Thursday 26 July 2018 3:22 AM UTC
KOCHI July 26: When the 100 students of Sahodaran Ayyappan Memorial College of Education in Poothotta, Kochi, walked out of their institution, they knew it was about time to change the world of its corrupt ways through small steps.
And they did. In their corner of the world, these future teachers, backed by their faculty, collected plastic waste from the neighbourhood to get rid of this polluting menace, Indian Express reported.
Now, equipped with the knowledge to tackle the waste problem, the students and the college’s nature club ‘Eco Local Action’ (ELA) will organise an exhibition to spread awareness about the same on July 27.
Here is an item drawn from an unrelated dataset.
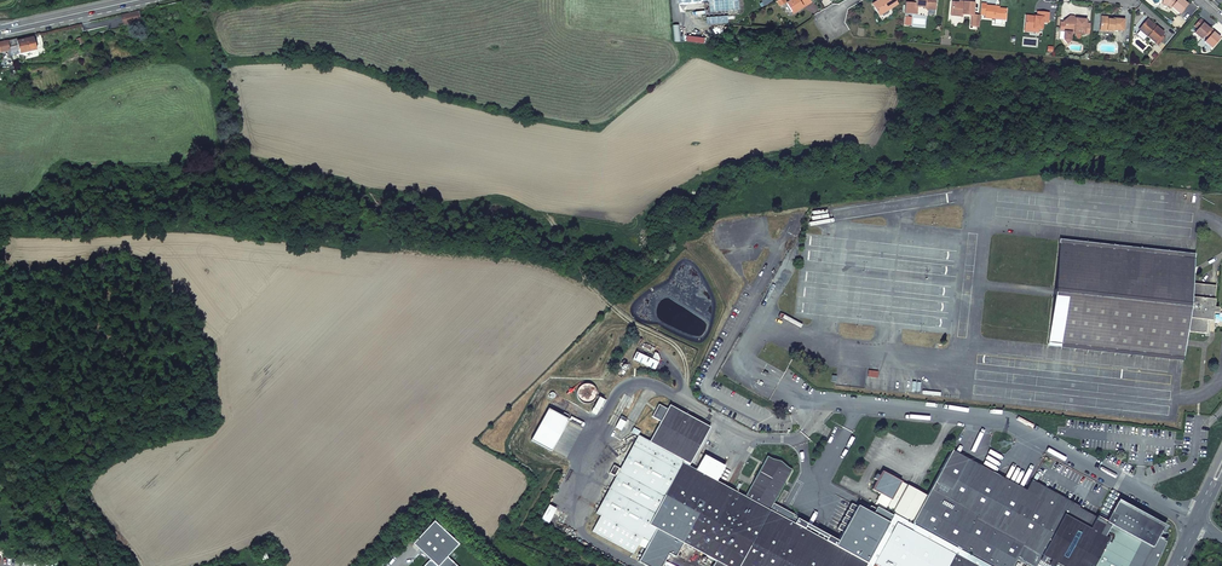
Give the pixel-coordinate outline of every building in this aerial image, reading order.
[(707,0),(708,11),(738,8),(738,0),(707,0)] [(793,12),(803,6),(804,7),(812,2),(810,0),(790,0),(786,2),(793,12)] [(879,14),(889,8),(890,9),(898,4),(895,0),(882,0),(882,1),(881,2),(878,1),(873,4),(879,14)] [(937,0),(916,0),(915,3),(906,2),(905,13),(918,14),(918,6),(925,7),(925,8),(936,10),(937,0)] [(1162,3),(1168,4),(1171,7),(1179,14),(1188,5),(1182,0),(1163,0),(1162,3)] [(179,13),(177,2),(161,6),(163,16),(179,13)] [(963,15),(972,17),(973,17),(974,4),(964,2),(964,4),(959,4),(952,3),(951,14),(963,15)] [(982,4),(980,15),(985,16),(985,19),(1006,20),(1006,10),(999,9),(997,9),(997,6),(986,6),(986,4),(982,4)] [(139,11),(122,15),(124,23),(141,20),(139,11)] [(1026,16),(1025,28),(1038,29),(1042,29),(1042,22),(1048,23),(1049,12),(1038,11),(1037,15),(1037,17),(1035,17),(1026,16)] [(1086,20),(1076,19),(1072,19),(1070,16),(1063,21),(1064,23),(1061,22),(1060,31),(1065,31),(1065,32),(1064,40),(1067,44),(1070,40),(1071,33),(1085,34),(1086,24),(1086,20)] [(971,28),(979,28),(980,17),(975,17),(975,19),(972,19),(971,28)] [(1124,20),(1113,19),(1113,20),(1101,20),(1101,31),(1112,32),(1112,30),(1123,31),(1124,20)] [(1155,28),(1156,27),(1148,19),(1147,21),(1155,28)] [(1220,38),(1216,35),(1213,32),(1214,31),(1210,28),(1209,29),(1206,26),(1203,23),(1203,22),(1200,19),(1194,26),(1198,29),(1194,33),(1201,39),(1205,35),(1208,38),(1204,42),(1211,48),(1220,38)] [(1164,33),(1156,27),(1155,28),(1147,21),(1139,29),(1155,43),(1156,42),(1161,35),(1164,33)] [(1161,35),(1156,42),(1158,44),(1164,37),(1161,35)] [(0,42),(0,52),(1,52),(3,60),(7,60),(11,59),(11,56),(36,50),(33,36),(28,36),(28,37),(25,38),(25,39),(17,41),(17,39),(0,42)] [(1059,241),(1059,244),(1180,257),(1180,255),(1059,241)] [(1183,361),(1184,356),(1186,333),(1206,334),(1207,321),(1208,311),(1211,311),(1211,313),(1213,313),(1217,314),(1218,309),(1213,308),(1215,287),(1192,284),(1195,256),(1180,255),(1180,257),(1059,244),(1048,343),(1169,357),(1169,360),(1183,361)] [(1169,357),(1048,343),(1048,346),(1169,360),(1169,357)] [(637,352),(633,358),(655,369),(658,362),(637,352)] [(895,522),(896,522),(978,565),(992,565),(978,558),(977,560),(903,519),(903,517),(900,515),(899,517),(894,514),(867,563),(790,521),(794,515),(773,503),(792,470),(788,468),(780,461),(772,459),(767,456),(745,497),(717,481),(696,470),(689,466),(710,427),(669,405),(649,442),(683,461),(678,470),(640,449),(604,516),(642,538),(649,541),(656,528),(715,561),(712,565),(871,565),(895,522)] [(623,421),(619,419),(615,427),(621,430),(625,422),(623,421)] [(638,435),(633,445),(640,449),(678,470),(683,461),(649,442),(638,435)] [(604,516),(640,449),(633,445),(617,473),(621,475),(615,488),(611,485),(596,512),(601,514),(604,516)] [(966,468),(970,461),(951,450),(947,458),(966,468)] [(705,455),(696,470),(717,481),(725,466),(705,455)] [(978,558),(992,565),(1027,565),(1022,563),(1014,559),(1019,550),(1022,545),(1031,550),(1042,555),(1051,560),(1056,563),(1062,565),(1156,565),(1167,541),(1164,540),(1167,534),(1161,530),(1163,527),(1117,501),(1105,522),(1104,525),(1095,520),(1097,518),(1079,508),(1079,507),(1031,480),(1026,491),(970,461),(966,468),(947,458),(912,523),(978,558)] [(886,508),(900,515),(903,517),(912,523),(927,496),(882,471),(880,476),(877,474),(874,479),(877,480),(872,489),(890,500),(886,508)] [(617,473),(611,485),(615,488),(621,475),(617,473)] [(1118,494),(1113,492),(1098,519),(1097,518),(1095,520),(1104,525),(1105,522),(1111,512),(1109,511),(1118,494)] [(542,517),(549,522),(557,508),(549,504),(542,517)] [(1079,508),(1097,518),(1099,515),(1081,505),(1079,507),(1079,508)] [(604,516),(601,514),(592,531),(633,554),(642,538),(604,516)] [(413,543),(438,565),(458,565),(447,556),(459,543),(434,520),(413,543)] [(884,565),(876,561),(877,560),(876,559),(881,550),(896,522),(895,522),(871,565),(872,565),(874,564),(878,565),(883,565),(884,565)] [(888,565),(975,565),(897,523),(877,560),(876,561),(884,565),(885,564),(888,565)] [(1027,554),(1029,555),(1031,550),(1022,545),(1019,550),(1027,554)] [(1014,559),(1022,563),(1027,554),(1019,550),(1014,559)] [(1039,560),(1042,555),(1031,550),(1029,555),(1039,560)]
On June 5, following the United Nations’ theme for the year ‘Beat Plastic Pollution’, the students of the teachers’ training college went to over 300 households and shops in the area to spread their knowledge about the cons of plastic accumulation.
“The students, in association with ELA, were divided into five groups,” said Rajini G, nature club in-charge. “Along with visiting these houses, we distributed saplings and planted it in respective compounds. We asked the people to gather plastic waste separately.”
Three weeks later, the students visited the households to collect the gathered waste. “Some households had collected the waste just as we asked them to,” said Rajini. “However, some thought the students were not serious about the initiative. We went back to those people. On the other hand, there was an enthusiastic few who brought the collected waste to the college.”
After the waste was collected, it was segregated into recyclable and non-recyclable, and sold to two agencies. “There is no adequate mechanism here to tackle the waste problem,” the teacher-in-charge says. “To collect the waste, one has to give money to the Kerala Suchitwa Mission (KSM) which is quite inconvenient. So the money we got from selling waste was donated to KSM to develop necessary arrangements.”
The initiative, known as the ELA model of elimination of plastic, was led by teachers Rajini and Jyothi K R and students Vinu Sreedhar, Albin Babu, Arun Ajay and others. According to Rajini, the initiative was developed in such a way that panchayats can also adopt it.
The ultimate aim of the initiative is to bring about a plastic-free culture. “It is not an easy task,” she said. “That is how we realised if anyone can spark of change, it is us because these students will be teaching the future citizens of the country in no time.”